J'aurais vu massacrer et mon père et mon frère,
Du haut de son palais précipiter ma mère,
Et dans un même jour égorger à la fois
Quel spectacle d'horreur ! quatre-vingts fils de rois ;
Et pourquoi ? Pour venger je ne sais quels prophètes
Dont elle avait puni les fureurs indiscrètes ;
Et moi, reine sans cœur, fille sans amitié,
Esclave d'une lâche et frivole pitié,
Je n'aurais pas du moins à cette aveugle rage
Rendu meurtre pour meurtre, outrage pour outrage,
Et de votre David traité tous les neveux
Comme on traitait d'Achab les restes malheureux ?
Où serais-je aujourd'hui, si domptant ma faiblesse
Je n'eusse d'une mère étouffé la tendresse,
Si de mon propre sang ma main versant des flots
N'eût par ce coup hardi réprimé vos complots ?
Enfin de votre Dieu l'implacable vengeance
Entre nos deux maisons rompit toute alliance.
David m'est en horreur, et les fils de ce roi,
Quoique nés de mon sang, sont étrangers pour moi.

JOSABET
Tout vous a réussi.
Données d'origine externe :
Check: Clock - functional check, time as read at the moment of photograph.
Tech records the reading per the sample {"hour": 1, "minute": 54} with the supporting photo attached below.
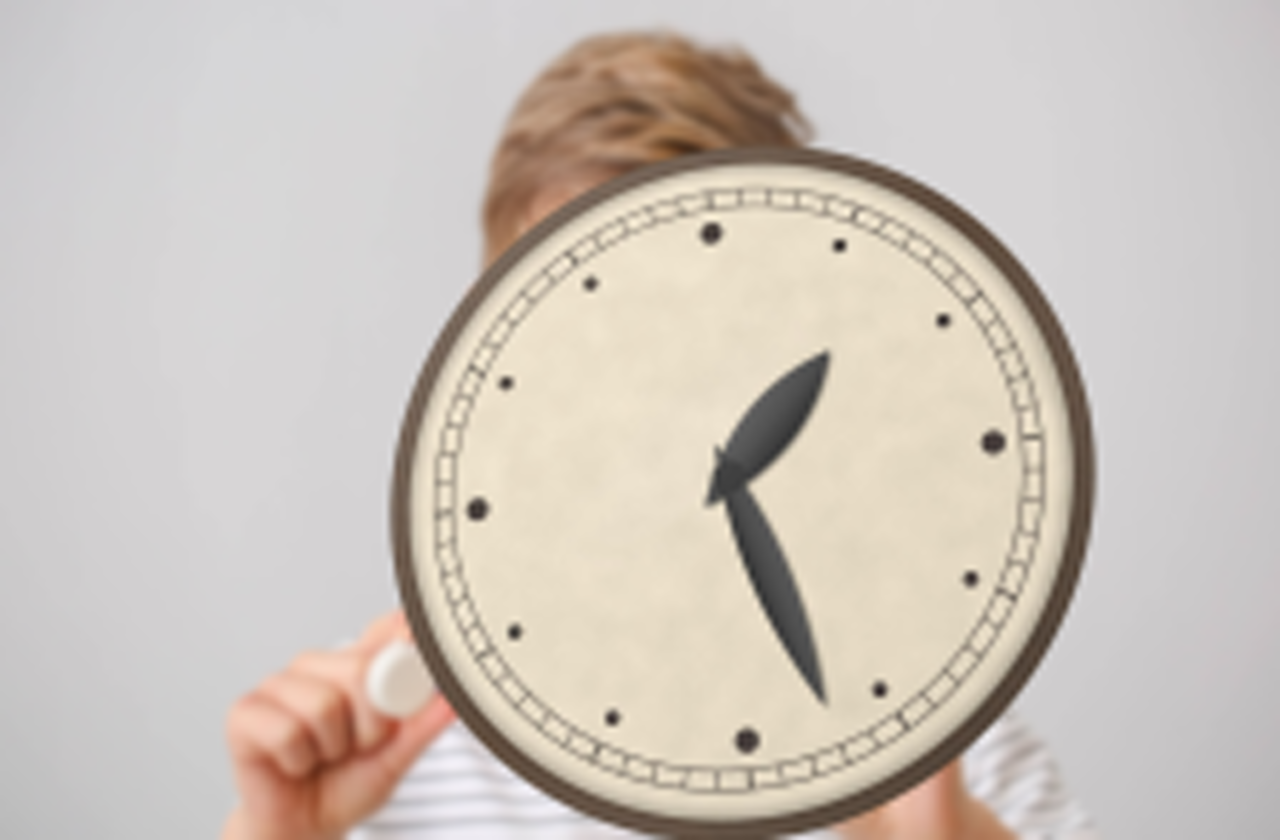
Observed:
{"hour": 1, "minute": 27}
Que Dieu voie, et nous juge !

ATHALIE
Ce Dieu, depuis longtemps votre unique refuge,
Que deviendra l'effet de ses prédictions ?
Qu'il vous donne ce roi promis aux nations,
Cet enfant de David, votre espoir, votre attente…
Mais nous nous reverrons. Adieu, Je sors contente :
J'ai voulu voir, j'ai vu.

ABNER (à Josabet.)
Je vous l'avais promis,
Je vous rends le dépôt que vous m'avez commis.